" Les âmes féroces " de Marie Vingtras 16/20
Bienvenue à Mercie, cette ville de 4000 âmes, perdue dans un recoin des Etats-Unis. La vie y est paisible, presque endormie ; aucun drame ne vient ternir sa réputation de sérénité. Pourtant, un jour de printemps, sa légendaire quiétude va être mis à mal : le corps sans vie d'une jeune fille de 17 ans y est découvert, les jambes immergées dans la rivière coulant aux abords de Mercy. Le shérif de la localité, une femme aux allures hommasse, commence ses investigations, sous le regard critique de l'un de ses adjoints et du maire...
Marie Vingtras tisse son récit sur un an. Au rythme des saisons, quatre protagonistes (deux hommes et deux femmes) très proches de la victime, détricotent les mailles du passé, prenant conscience des évènements, parfois insignifiant, qui ont permis à l'horreur de surgir là où rien n'aurait dû venir semer le trouble. Utilisant la forme du labyrinthe littéraire, l'autrice réussit l'exploit, par l'intermédiaire d'une construction habile et d'une plume agile, de ne pas nous perdre entre ces destinées meurtries par ses propres désirs et les inévitables pressions sociales.
Grâce à sa fascination pour la culture et la littérature anglo-saxonne, Marie Vingtras ne pouvait placer son histoire autrement qu'aux Etats-Unis, dans une petite ville isolé de tout. Dans ce huis-clos en extérieur, son récit y prend plus de force, plus de frustrations y naissent, plus d'ostracisme s'y déploie (Toute ressemblance avec l'Amérique de Trump n'est pas fortuite). Qu'ils le veuillent ou non, les personnages sont prisonniers de leurs mensonges, de leurs rancoeurs, de leur non-dits ; leurs instincts de survie fera le reste.

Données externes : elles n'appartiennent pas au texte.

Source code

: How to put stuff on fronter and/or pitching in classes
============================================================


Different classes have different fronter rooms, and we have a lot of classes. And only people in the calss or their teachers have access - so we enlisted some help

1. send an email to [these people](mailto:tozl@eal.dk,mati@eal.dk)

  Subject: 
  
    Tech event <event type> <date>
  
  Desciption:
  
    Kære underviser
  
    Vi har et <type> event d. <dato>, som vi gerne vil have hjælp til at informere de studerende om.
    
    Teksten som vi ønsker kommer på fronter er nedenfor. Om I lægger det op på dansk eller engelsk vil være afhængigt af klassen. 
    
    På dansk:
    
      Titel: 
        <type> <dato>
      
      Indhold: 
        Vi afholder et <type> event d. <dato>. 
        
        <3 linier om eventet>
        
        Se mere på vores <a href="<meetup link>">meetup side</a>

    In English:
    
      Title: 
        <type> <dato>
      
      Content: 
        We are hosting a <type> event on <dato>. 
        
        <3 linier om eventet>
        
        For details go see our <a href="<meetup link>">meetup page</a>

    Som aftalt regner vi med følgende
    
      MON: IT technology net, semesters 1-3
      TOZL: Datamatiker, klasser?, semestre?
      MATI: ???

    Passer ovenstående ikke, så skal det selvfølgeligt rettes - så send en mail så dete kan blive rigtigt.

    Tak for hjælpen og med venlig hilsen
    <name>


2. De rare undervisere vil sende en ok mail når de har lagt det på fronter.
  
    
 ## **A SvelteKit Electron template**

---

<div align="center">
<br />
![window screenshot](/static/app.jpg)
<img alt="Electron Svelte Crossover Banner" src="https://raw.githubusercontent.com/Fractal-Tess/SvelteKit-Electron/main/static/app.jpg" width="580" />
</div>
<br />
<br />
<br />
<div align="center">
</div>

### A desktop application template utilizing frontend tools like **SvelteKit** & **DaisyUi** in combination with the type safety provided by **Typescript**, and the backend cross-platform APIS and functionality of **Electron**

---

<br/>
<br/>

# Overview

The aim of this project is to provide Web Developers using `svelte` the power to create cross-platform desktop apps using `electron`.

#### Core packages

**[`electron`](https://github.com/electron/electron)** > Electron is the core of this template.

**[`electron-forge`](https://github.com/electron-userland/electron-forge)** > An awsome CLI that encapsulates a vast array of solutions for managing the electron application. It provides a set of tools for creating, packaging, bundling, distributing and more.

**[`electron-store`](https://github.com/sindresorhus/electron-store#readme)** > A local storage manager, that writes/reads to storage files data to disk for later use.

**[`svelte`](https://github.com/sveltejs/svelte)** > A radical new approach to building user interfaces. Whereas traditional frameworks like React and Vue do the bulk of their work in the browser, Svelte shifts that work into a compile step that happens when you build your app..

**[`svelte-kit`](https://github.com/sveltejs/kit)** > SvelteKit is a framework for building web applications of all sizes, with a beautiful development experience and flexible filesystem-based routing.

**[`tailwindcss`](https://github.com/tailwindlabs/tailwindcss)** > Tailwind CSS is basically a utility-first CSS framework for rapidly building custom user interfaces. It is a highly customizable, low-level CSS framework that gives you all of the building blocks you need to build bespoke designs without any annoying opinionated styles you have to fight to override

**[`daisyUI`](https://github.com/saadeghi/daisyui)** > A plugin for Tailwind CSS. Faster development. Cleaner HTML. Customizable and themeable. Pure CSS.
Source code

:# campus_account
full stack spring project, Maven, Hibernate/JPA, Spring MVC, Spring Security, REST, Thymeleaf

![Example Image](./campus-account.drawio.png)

Naturellement, l'enquête policière passe au second plan devant le portrait psychologique sans fard d'une ville et de ses habitants, dont les narrations ternissent peu à peu la douceur de vie spécieuse d'une communauté apparemment sereine. Ainsi, Marie Vingtras nous offre une représentation de la nature humaine dans sa rudesse parfois violente, poignante et insoumise. On a constamment de bonnes excuses pour faire ce que l'on fait, mais chacun voit le monde à l'aune de son passé, de son déterminisme social. La vérité est toujours infiniment multiple. De ce fait, l'autrice nous tend un miroir en recherche d'humanité, car ses âmes féroces, ne l'oublions pas, ce sont également les nôtres.